There is no suggestion that either Pappé or Karmi support terrorism.

At the time, Rojin-Sena Cantay, a third-year Exeter student who was part of the group of seven who were mobbed at an Israel stall earlier this week, raised her concerns about Prof Pappé with the university and they told her they would look into her claims.

Pappé has previously criticised Exeter’s Israel and Zionist society, which he accused of hosting events that spread “Zionist propaganda.”

“There are probably three students who regard themselves as Zionists in Exeter”, the Insitute’s co-founder wrote in an op-ed about the student society.

Controversial UN Special Rapporteur for Palestine Francesca Albanese joined Professor Pappé for an Iais webinar in October to discuss, “Israel’s elimination” of Palestinian people and “genocidal campaign in Gaza, including questions of occupation, self-determination, self-defence, ethnic cleansing, colonialism, and the role of third states [...] in the broader settler colonial context in Palestine.”

Speaking about the campus mob incident on March 6, Cantay alleged that after she and her fellow Jewish students had set up their stall around 2pm in the afternoon, anti-Israel students began to arrive.

“Pictures were being taken that would have been sent all over student WhatsApp groups,” Cantay alleged, and more and more protesters arrived to surround the stall.

The group felt trapped, “we didn’t know if we could leave, we were surrounded”.

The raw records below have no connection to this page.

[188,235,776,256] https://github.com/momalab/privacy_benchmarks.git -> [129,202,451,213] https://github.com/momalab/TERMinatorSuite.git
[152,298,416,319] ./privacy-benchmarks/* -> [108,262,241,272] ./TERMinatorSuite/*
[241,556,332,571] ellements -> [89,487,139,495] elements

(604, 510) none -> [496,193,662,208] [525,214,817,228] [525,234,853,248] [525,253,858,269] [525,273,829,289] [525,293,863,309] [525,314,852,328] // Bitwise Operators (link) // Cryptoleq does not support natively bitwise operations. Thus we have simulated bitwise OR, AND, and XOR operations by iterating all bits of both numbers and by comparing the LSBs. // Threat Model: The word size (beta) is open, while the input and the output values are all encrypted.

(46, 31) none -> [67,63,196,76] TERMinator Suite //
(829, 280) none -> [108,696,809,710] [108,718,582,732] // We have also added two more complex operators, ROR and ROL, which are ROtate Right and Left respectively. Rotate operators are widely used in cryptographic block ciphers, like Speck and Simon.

On the table were several fliers that provided information on the conflict, but Cantay said that students “ripped them up and threw them in our face.”

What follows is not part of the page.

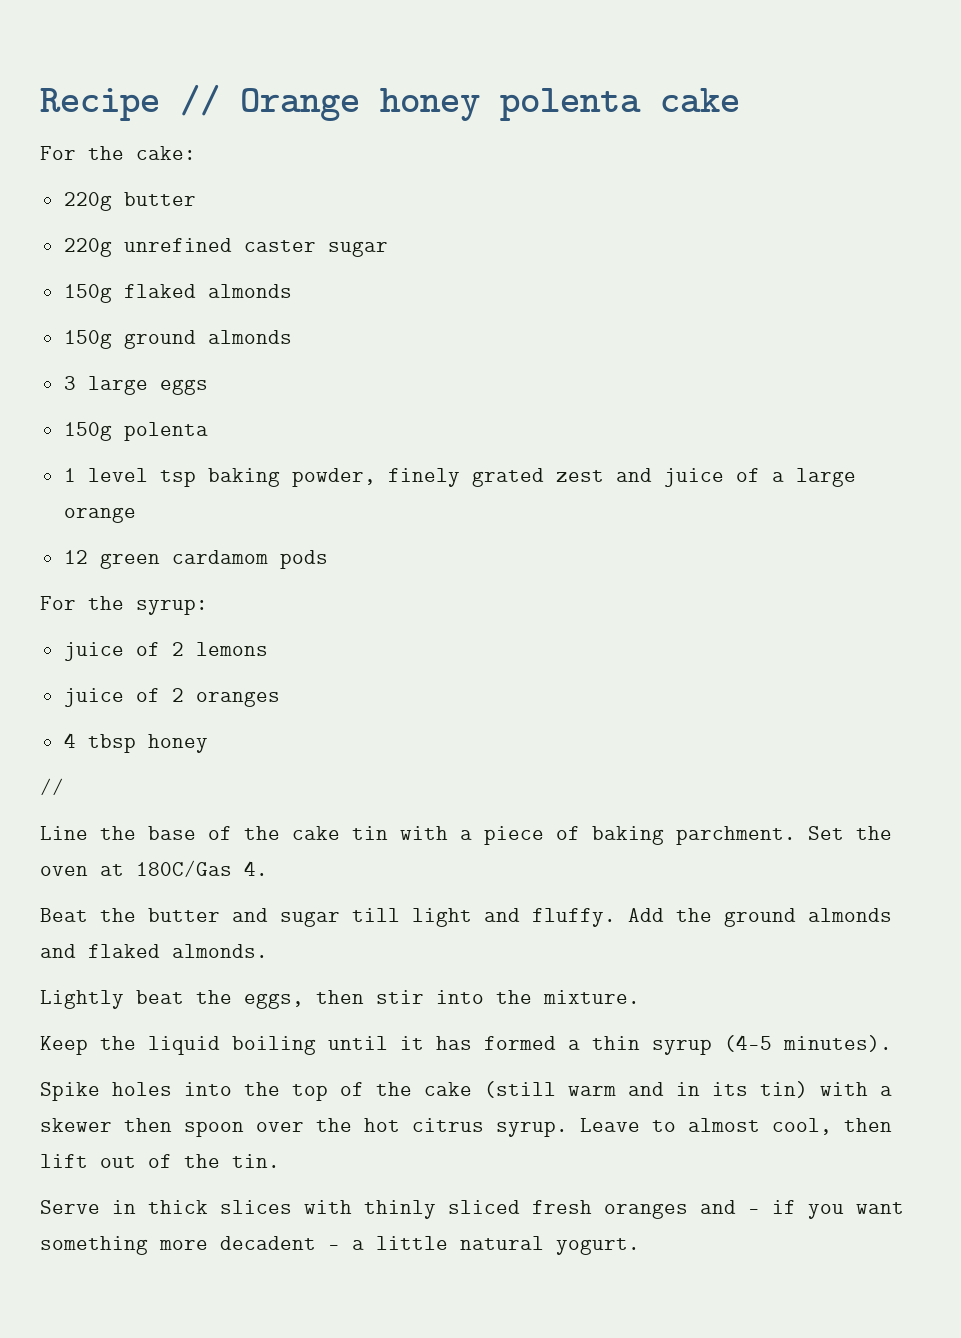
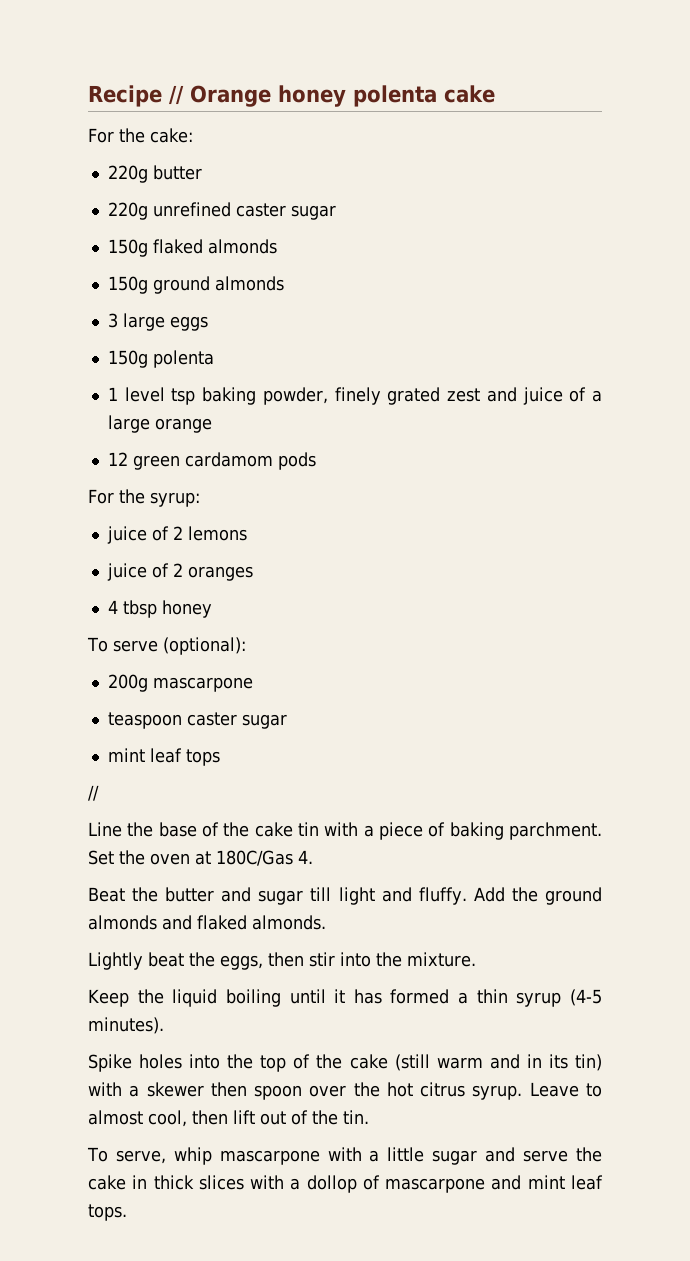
(208, 743) none -> [87,637,246,655] [107,674,253,692] [107,712,287,729] [107,748,220,766] // To serve (optional): // 200g mascarpone // teaspoon caster sugar // mint leaf tops
[40,1200,904,1219] [40,1236,640,1255] Serve in thick slices with thinly sliced fresh oranges and - if you want something more decadent - a little natural yogurt. -> [87,1147,602,1165] [88,1175,603,1193] [88,1204,127,1221] To serve, whip mascarpone with a little sugar and serve the cake in thick slices with a dollop of mascarpone and mint leaf tops.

Since the incident, Cantay said: “People have told me, ‘yes but you did something controversial, you put up the stall,’ but we respected the Palestinian protests, we’ve never made them feel uncomfortable. We respect their right to freedom of speech, but they couldn’t respect ours.”

In the wake of the incident, Cantay has decided to leave campus and went back to her family home in London last week.

A spokesperson from Camera said: “The intimidation and harassment that occurred at Exeter is the culmination of many factors, but the atmosphere of misinformation and propaganda cultivated by the faculty and staff at the university has been integral.

“One staff member stated that Hamas are ‘resistance fighters’ and refused to refer to them as terrorists. Another denied the rapes committed by Hamas. These two examples show how deep this hatred towards Israel and Jews goes – racism which fuels the targeting of Jewish and Zionist students with the aim of silencing them and denying their freedom to identify as Jewish and Zionist.”

A spokesperson for the University of Exeter said: “The university is conducting a full investigation into reported comments made during an online seminar.

“The initial evidence from the recording suggests the academic was responding to a direct question and discussing the possible views of other feminists, and not her own, and expressing the view that all perpetrators of rape, whether in war or otherwise, should be dealt with equally. Nonetheless, these are extremely serious allegations that must be investigated thoroughly. Iais is a wide-ranging and world-leading institute with the highest academic standards, within the field of Arab, Middle Eastern and Islamic Studies. It provides a comprehensive education in the culture, history, politics, economies, societies and anthropology of the region. In line with the university, it promotes a culture of debate within the law, built on the principle of tolerance of different views and beliefs. There is absolutely no place or justification for discrimination, hate or harassment of any kind… [we] ensure that our academic staff are able to undertake teaching and research without hindrance of their right to freedom of speech within the law.”

Baroud, Aldaqsha, Alsayegh, Dr Allouche, Dr Karmi and Prof Pappe were approached for comment.